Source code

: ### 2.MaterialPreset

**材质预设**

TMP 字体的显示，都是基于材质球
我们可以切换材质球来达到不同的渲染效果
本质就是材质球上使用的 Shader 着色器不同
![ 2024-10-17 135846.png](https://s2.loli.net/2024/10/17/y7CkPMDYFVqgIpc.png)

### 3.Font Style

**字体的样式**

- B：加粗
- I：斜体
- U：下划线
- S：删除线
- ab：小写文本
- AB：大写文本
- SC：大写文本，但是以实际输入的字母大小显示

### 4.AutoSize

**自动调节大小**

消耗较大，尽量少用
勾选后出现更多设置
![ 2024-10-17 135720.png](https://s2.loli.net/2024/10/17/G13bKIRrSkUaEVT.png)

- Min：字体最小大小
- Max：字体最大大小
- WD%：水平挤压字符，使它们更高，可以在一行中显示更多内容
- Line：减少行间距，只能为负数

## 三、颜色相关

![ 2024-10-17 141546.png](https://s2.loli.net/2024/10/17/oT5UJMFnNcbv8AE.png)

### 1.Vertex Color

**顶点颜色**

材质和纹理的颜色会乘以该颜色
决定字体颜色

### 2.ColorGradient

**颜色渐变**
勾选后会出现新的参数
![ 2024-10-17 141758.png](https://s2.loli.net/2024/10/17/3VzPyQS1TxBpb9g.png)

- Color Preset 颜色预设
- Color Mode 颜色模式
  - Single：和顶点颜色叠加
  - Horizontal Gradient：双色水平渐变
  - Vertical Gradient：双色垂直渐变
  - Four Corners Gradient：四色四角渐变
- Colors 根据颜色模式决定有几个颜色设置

▬▬▬

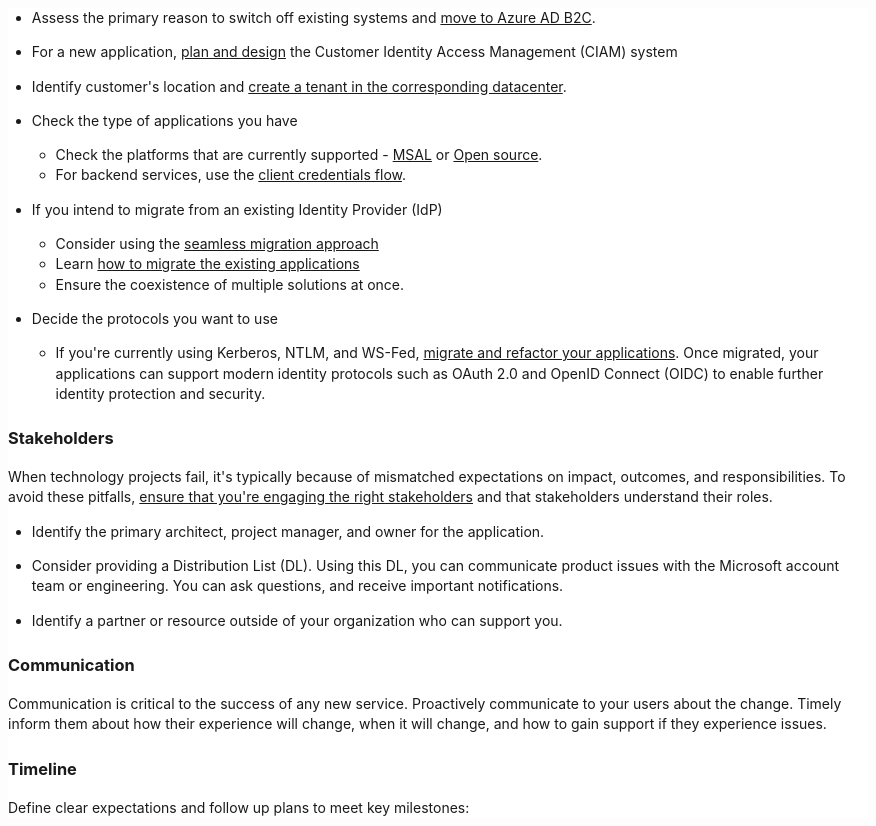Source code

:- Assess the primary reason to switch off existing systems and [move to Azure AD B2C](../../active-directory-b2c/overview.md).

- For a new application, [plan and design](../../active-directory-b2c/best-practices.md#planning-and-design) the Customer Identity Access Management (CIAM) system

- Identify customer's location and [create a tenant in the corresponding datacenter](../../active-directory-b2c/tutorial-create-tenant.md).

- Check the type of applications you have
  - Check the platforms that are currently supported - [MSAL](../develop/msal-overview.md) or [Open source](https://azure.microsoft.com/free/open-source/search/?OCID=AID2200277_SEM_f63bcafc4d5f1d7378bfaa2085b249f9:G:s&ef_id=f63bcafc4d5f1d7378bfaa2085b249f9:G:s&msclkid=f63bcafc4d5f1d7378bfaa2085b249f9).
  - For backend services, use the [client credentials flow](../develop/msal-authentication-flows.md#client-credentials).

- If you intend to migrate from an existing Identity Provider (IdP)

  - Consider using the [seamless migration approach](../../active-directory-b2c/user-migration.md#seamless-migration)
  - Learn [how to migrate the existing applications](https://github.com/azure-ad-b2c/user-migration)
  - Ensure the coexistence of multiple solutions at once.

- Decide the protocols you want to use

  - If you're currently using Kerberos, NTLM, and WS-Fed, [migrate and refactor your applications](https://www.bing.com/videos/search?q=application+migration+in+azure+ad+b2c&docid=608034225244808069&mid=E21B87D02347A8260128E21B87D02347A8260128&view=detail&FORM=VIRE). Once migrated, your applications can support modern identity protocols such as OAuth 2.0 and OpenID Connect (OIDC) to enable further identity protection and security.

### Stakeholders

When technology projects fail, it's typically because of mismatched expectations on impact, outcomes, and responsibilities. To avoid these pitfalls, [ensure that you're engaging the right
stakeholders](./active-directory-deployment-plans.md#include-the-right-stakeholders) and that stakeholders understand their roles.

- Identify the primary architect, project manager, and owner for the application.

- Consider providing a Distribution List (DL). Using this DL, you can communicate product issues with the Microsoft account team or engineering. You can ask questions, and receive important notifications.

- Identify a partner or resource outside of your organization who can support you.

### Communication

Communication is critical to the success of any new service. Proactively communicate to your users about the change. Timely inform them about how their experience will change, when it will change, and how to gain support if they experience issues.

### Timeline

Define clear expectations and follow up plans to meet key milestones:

▬▬▬

Problem requirements:
The lines to show are those in the data above that include "right".

Your response:
When technology projects fail, it's typically because of mismatched expectations on impact, outcomes, and responsibilities. To avoid these pitfalls, [ensure that you're engaging the right
stakeholders](./active-directory-deployment-plans.md#include-the-right-stakeholders) and that stakeholders understand their roles.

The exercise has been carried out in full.